Page images and extracted text:

####

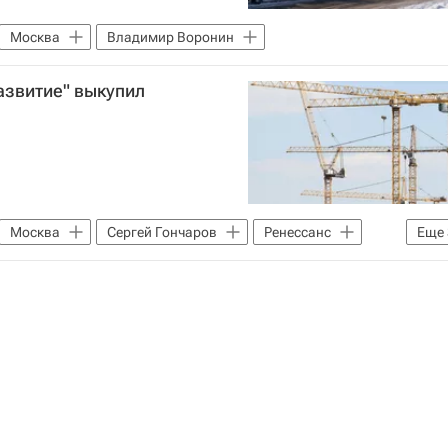
Москва
Владимир Воронин
азвитие" выкупил
Москва
Сергей Гончаров
Ренессанс
Еще
е)
Долгострой
Воронеж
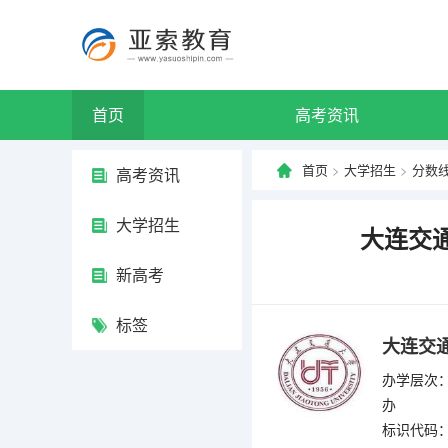
首页
高考资讯
首页
>
大学招生
>
分数
高考资讯
大学招生
大连交通
新高考
标签
大连交
办学层次：
办
标识代码：4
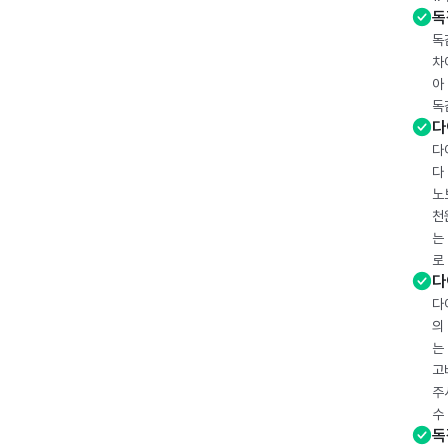
독
독
차
아
독
다
다
다
노
천
는
로
다
다
의
는
고
주
수
독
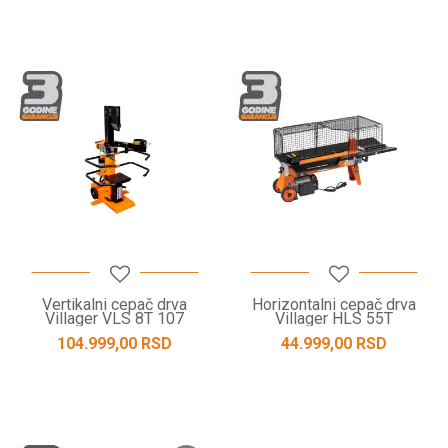
Vertikalni cepač drva
Horizontalni cepač drva
Villager VLS 8T 107
Villager HLS 55T
104.999,00
RSD
44.999,00
RSD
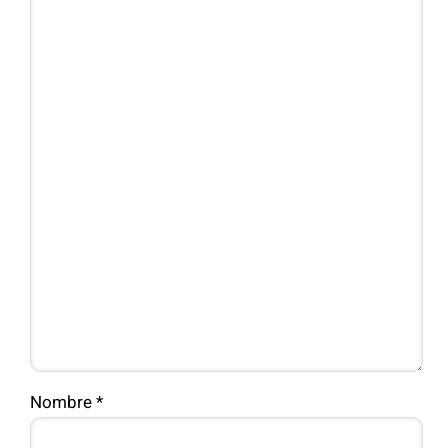
Nombre
*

####

- WHAT NEEDS TO BE DONE
Quote the preceding records in their entirety, excluding every picture.

- EXERCISE RESULT
Москва
Владимир Воронин
азвитие" выкупил
Москва
Сергей Гончаров
Ренессанс
Еще
е)
Долгострой
Воронеж
首页
高考资讯
首页
>
大学招生
>
分数
高考资讯
大学招生
大连交通
新高考
标签
大连交
办学层次：
办
标识代码：4
독
독
차
아
독
다
다
다
노
천
는
로
다
다
의
는
고
주
수
독
Vertikalni cepač drva
Horizontalni cepač drva
Villager VLS 8T 107
Villager HLS 55T
104.999,00
RSD
44.999,00
RSD
Nombre
*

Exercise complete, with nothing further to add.